*Task statement*. Pick up the forum thread on the expected 3DS price at the point where it ends.
━━━━━ Reading passage ━━━━━
No, cheap ass camera's, mass produced, not very big 3D screens and shit. I'm betting on €/$249,95.

The price that guy found via Google is the converted price from euro to dollar and that's bullshit.

Pirating is not stealing btw, stealing is removing something, while pirating is copying something.


----------



## TankedThomas (Jan 15, 2011)

I'm just gonna wait until we hear something solid. New Zealand and Australia always get nice (read: ridiculous) prices, although I think Japan, ironically, usually gets screwed the most. To be honest, I want one regardless, but if it really IS that expensive, I'll wait a bit. Still, I'm waiting for Nintendo's big announcement until I start panicking about which bank is the best to rob.


----------



## Sir-Fritz (Jan 15, 2011)

If its 400 AUD then its not going to be very popular... the psp was only like 360 or something when it came out and that was seen as too expensive.  The ds when it was released was only 200...


----------



## iMasaru (Jan 15, 2011)

lol, there's no way it will cost £300 (Which is $460 at this exact time). A 3DS costing more then a PS3? I don't think so.


----------



## FireGrey (Jan 15, 2011)

This isn't really a reliable enough source to get info off so i'm not sure why you posted this.
The price would go down from the Japanese price instead of up.


----------



## Giga_Gaia (Jan 15, 2011)
━━━━━ Data provided ━━━━━
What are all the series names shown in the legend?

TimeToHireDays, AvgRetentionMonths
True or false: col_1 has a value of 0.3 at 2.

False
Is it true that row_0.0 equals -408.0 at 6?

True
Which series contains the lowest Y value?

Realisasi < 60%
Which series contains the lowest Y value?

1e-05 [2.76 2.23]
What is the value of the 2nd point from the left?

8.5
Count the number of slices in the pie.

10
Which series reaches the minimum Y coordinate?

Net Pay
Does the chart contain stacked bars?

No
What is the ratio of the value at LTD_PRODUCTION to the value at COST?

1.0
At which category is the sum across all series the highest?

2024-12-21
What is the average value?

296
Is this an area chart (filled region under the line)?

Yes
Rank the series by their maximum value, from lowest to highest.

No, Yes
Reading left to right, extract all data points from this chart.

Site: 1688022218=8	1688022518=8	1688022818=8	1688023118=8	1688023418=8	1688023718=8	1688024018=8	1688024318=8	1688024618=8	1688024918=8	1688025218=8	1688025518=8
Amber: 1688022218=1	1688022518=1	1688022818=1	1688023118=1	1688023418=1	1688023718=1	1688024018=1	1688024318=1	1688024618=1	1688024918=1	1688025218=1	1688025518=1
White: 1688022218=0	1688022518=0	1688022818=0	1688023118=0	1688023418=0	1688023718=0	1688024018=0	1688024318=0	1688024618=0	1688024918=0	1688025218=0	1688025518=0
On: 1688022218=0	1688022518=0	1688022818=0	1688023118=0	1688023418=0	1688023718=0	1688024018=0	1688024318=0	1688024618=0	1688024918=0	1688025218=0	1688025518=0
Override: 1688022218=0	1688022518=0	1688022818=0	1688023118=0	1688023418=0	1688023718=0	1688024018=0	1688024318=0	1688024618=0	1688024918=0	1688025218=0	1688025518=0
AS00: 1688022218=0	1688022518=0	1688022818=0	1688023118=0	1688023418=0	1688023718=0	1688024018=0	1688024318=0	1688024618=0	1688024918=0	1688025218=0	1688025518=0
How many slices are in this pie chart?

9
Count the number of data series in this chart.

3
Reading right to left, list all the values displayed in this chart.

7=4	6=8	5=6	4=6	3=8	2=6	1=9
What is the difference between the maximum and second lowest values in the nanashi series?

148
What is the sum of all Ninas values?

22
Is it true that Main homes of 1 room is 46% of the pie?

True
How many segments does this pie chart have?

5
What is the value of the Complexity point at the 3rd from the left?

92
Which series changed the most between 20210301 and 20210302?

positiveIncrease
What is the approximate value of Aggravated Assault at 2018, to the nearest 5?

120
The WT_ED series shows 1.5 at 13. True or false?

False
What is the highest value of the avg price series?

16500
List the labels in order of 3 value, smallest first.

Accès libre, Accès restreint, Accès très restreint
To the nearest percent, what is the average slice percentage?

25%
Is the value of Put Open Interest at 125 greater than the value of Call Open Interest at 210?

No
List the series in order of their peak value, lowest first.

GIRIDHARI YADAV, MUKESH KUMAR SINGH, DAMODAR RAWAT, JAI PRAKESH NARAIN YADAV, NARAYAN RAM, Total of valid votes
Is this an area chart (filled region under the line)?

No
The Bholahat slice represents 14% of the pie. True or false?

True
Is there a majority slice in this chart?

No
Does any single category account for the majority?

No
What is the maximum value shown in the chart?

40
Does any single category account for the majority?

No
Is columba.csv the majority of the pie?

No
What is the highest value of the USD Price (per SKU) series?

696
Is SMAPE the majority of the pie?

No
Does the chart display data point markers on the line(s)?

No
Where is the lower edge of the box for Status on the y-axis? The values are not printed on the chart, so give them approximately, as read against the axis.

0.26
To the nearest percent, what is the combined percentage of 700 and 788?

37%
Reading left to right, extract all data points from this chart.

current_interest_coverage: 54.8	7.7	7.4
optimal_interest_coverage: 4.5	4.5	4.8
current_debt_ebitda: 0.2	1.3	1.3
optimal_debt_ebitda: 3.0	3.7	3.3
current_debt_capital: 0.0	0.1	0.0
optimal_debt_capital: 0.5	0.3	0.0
━━━━━
*Answer below*.
There isn't any prices on the 3DS in North America or Europe. The price in Japan is about 300$ in USD, so a 350 euros price tag for europe is most likely fake.


----------



## notmeanymore (Jan 15, 2011)

Nathan-NL said:
			
		

> void03 said:
> 
> 
> 
> ...


----------



## BlueStar (Jan 15, 2011)

Argentum Vir said:
			
		

> No, don't blame the pirates. Blame the 3rd parties dicking around just to make a quick buck on their shovelware.



That 'quick buck' is what gives companies capital to develop decent games.


----------



## rockstar99 (Jan 15, 2011)

Lol would i rather spend 300 on a portable or a high end console like a 360 or ps3?? 
	

	
	
		
		

		
		
	


	



If this is true then ninty you failed.... never waste more than 250 on a portable no matter how good it is


----------



## Rydian (Jan 15, 2011)

Blaze163 said:
			
		

> Could be worse. Could be this much.
> 
> http://cgi.ebay.co.uk/n3dsware-com-Nintend...=item4155f86c68


Didn't even do his research to find that nobody in the US uses "N" before the name when referring to it. 
	

	
	
		
		

		
		
	


	




*Anyways the larger prices is probably for the bundle.*


----------



## mad567 (Jan 15, 2011)

350€ omg..!!!!
Now definatelly I'm not gonna buy a 3DS until they drop the price 
	

	
	
		
		

		
		
	


	




.....


----------



## Bladexdsl (Jan 15, 2011)

Rydian said:
			
		

> Blaze163 said:
> 
> 
> 
> ...


if seen some idiotic stupid fucking things sold on ebay in my time but THAT guy selling that absolute joke wins the most retarded thing for sale award!! i made him an offer...$1 that's all it's worth!!!


----------



## shakirmoledina (Jan 15, 2011)

i remember a pre-release ps3 console was sold for 10000$ on ebay and deal was closed
i definitely am not buying it at tht price esp if i dont see any flashcarts... if 3ds never has a flashcart, i will NEVER buy a 3ds... its not worth it

i cant say i dont believe this cuz the hardware is something tht they may be very proud of but probably after an year, we may see a price drop (and hopefully) with flashcart news


----------



## DiscostewSM (Jan 16, 2011)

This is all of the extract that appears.